The room in which the wine is tested must be quiet and clean, it must have natural light and room temperature. Even the shape of the glass is important for proper tasting - prepare a tulip-shaped glass containing 210-225 ml of liquid.

Step 2

The glass should have a stem, and the sides should be thin, polished and tapering upwards. The diameter of the glass should be smaller at the edges than at the bottom. Wash and dry glasses thoroughly before tasting. Fill the glasses with wine no more than one third and hold the glass by the stem when sampling.

Step 3

Start tasting with light and young wines, gradually moving towards richer and more mature ones.

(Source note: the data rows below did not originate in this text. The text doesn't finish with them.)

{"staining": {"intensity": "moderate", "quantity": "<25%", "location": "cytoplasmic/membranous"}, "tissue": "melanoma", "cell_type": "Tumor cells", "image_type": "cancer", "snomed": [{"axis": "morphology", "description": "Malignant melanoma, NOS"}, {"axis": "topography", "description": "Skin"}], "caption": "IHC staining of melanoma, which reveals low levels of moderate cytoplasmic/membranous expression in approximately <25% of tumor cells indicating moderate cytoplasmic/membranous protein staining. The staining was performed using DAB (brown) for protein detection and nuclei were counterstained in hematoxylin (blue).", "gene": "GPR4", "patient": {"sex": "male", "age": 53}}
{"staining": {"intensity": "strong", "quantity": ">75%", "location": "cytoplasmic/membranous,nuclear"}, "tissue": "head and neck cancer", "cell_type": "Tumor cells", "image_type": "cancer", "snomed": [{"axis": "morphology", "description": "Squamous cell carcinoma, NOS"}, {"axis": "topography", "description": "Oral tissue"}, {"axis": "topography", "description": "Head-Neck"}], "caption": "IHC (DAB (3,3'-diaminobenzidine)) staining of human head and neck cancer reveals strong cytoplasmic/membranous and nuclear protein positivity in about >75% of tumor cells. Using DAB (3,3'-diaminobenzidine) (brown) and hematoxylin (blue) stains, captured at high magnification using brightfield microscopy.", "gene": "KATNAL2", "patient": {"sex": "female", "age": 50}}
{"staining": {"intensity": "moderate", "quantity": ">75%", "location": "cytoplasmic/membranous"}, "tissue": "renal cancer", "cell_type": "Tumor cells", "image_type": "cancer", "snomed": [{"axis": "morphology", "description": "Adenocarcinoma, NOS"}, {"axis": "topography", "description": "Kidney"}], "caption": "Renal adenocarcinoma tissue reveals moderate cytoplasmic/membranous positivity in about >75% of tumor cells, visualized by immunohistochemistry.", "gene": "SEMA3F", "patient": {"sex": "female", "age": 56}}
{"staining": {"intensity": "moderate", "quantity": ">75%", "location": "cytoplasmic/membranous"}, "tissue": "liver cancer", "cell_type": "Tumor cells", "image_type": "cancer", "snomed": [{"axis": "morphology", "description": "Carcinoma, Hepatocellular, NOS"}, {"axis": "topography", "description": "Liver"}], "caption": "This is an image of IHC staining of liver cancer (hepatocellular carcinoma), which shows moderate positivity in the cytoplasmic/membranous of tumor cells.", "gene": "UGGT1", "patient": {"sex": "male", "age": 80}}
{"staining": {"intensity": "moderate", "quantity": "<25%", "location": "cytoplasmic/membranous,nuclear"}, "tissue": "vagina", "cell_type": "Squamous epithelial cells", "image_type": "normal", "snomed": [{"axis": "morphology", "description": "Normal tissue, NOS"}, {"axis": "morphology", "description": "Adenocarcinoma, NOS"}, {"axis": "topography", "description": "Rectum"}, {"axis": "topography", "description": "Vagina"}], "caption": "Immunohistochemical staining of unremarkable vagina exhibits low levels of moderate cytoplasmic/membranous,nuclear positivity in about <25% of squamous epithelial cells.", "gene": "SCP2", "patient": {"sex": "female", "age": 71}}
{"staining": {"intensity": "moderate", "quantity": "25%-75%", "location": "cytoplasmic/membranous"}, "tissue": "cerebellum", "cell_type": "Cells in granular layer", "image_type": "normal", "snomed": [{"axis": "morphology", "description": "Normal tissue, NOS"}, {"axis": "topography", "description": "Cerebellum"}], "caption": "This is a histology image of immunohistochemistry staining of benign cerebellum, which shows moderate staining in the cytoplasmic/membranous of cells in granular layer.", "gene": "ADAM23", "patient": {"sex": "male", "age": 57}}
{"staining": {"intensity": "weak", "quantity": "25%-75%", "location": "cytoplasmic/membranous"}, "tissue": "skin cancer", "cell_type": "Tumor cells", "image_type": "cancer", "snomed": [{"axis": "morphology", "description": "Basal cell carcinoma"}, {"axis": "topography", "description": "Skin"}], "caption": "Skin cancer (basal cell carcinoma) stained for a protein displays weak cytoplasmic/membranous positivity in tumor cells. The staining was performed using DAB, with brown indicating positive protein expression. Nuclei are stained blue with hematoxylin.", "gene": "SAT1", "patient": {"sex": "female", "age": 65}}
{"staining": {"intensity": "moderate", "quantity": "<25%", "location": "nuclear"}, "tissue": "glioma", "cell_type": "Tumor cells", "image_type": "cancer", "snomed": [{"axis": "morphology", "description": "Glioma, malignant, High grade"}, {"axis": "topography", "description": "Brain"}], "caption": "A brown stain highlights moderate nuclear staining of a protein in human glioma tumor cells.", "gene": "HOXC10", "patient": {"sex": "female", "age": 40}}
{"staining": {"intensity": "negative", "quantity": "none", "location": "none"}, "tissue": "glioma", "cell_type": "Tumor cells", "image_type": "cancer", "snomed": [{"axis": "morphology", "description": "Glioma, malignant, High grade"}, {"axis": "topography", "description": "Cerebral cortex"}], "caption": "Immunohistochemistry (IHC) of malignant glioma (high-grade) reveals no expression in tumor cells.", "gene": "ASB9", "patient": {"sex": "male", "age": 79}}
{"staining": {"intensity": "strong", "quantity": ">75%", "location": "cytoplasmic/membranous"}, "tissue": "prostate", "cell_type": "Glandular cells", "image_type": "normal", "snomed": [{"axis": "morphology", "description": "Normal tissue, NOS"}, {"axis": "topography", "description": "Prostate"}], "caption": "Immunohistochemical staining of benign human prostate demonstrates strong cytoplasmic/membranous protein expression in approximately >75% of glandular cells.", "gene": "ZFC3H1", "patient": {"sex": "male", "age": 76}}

Taste sparkling wines first, then light white and rosé wines, then aged dry white wines, young red, long-aged dry white wines, then aged red wines, and finally finish the tasting with samples of sweet and fortified wines.

Step 4

The first step in tasting should be visual - look at the wine in the glass by dropping it. The surface of the wine must be shiny and free of foreign particles. Then view the glass from the side, holding it up against a white background, at eye level.

Step 5

Determine how intense the color of the wine is, how transparent it is, whether there is any suspension or sediment in it. White wine should not have a gray or brownish rim; it should be golden or amber in color if aged. The white-green color of the wine indicates its youth.

Step 6

Young red wines have dark ruby, pomegranate or scarlet-purple hues. The more mature the red wine you taste, the more brown and orange in it. The wine should not be cloudy and should not have sediment.

Step 7

Always pour champagne for tasting into a dry glass and watch the quality of the bubbles - they should be small and uniform and disappear after a few seconds.

Step 8

After the foam has settled, chains of bubbles should rise from the bottom of the glass. Wait half a minute until the wine "gets used" to the room temperature of the glass - only after half a minute begin to evaluate its external state.

Step 9

After a visual assessment of the wine, conduct an olfactory assessment and finally move on to the main stage, tasting the wine.